Michael Preece, the script supervisor turned director who called the shots on multiple episodes of series including Hunter, Dallas and Walker, Texas Ranger, died Thursday. He was 88.
Preece died of heart failure at his Brentwood home in Los Angeles, his daughter, Gretchen Preece-Newman — wife of two-time Oscar-winning singer-songwriter Randy Newman — told The Hollywood Reporter.
Preece directed 19 episodes of NBC’s Hunter from 1984-90 during the show’s first six seasons; 62 installments of CBS’ Dallas from 1981-91 (seasons four through 14), plus the 1997 reunion telefilm War of the Ewings; and 70 episodes of CBS’ Walker, Texas Ranger during its nine-season, 1993-2001 run.
Preece also worked on The Bionic Woman, Barnaby Jones, Fantasy Island, Flamingo Road, T.J. Hooker, The New Mike Hammer, Riptide, Knots Landing, Falcon Crest, MacGyver, 7th Heaven and many other series before calling it a career in 2007.
Michael Conway Preece was born in Los Angeles on Sept. 15, 1936. His mother, Thelma, founded the Script Clerks Guild (later IATSE’s Script Supervisor Local 871), and his father, Harold, was a cigarette and cigar salesman.
Preece graduated from Alexander Hamilton High School and while a freshman at Santa Monica City College during the summer of 1955 landed a job in set continuity on the syndicated series Waterfront, starring Preston Foster.
He then worked as a script supervisor for all three seasons of NBC’s I Spy (1965-68) and on films including The Old Man and the Sea (1958), Mutiny on the Bounty (1962), How the West Was Won (1962), True Grit (1969), The Hawaiians (1970), The Getaway (1972), The Paper Chase (1973) and Breakheart Pass (1975).
Preece graduated to director in ’75 on an episode of ABC’s The Streets of San Francisco and went on to helm two features, The Prize Fighter (1979) and Beretta’s Island (1993).
Preece by far directed the most Walker, Texas Ranger episodes, and on Dallas, only Leonard Katzman helmed more (only five more, in fact).

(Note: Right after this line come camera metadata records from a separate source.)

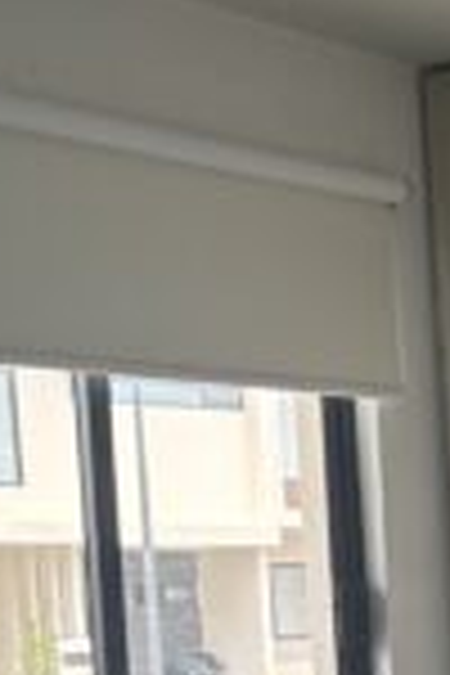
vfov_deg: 18.2
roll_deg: +4.3
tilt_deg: -2.0
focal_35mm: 108
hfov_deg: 11.3
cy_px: 760
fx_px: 2025
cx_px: 940
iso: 64
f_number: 1.6
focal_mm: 5.96
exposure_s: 1/228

In a 2012 interview, Preece said there was a saying on the set of Dallas that the show was “director proof,” meaning no director could screw it up.
“Larry [Hagman] knew his character. He had a tendency to go a little bigger than was needed, so you’d try to curb him a little bit,” he noted. “Or if he didn’t know his lines well, sometimes he would have them written on cue cards and I’d say, ‘Larry, you sound like you’re reading it.’ But basically, he needed very little direction — and that was true of much of the cast. They made it easy.”
Preece was a longtime employee of Lorimar Productions, and before he would ever a direct on Dallas, he filmed each castmember firing a gun in order to ensure that no one would know who really shot Hagman’s J.R. Ewing in the show’s iconic third-season cliff-hanger that aired in March 1980.
In addition to his daughter — she said her dad was especially proud to have such an accomplished musician as Newman as his son-in-law — survivors include his son, Gary; grandchildren Jason, Ariana, Molly, Patrick, Alice and Adrian; great-grandchildren Jason and Emma; and great-great-grandson Julian.
He met his first wife, Paula, at Hamilton, and they were married from 1953 until their 1968 divorce. He was then married to Hollywood hairstylist Evelyn Preece from 1969 until her 2017 death.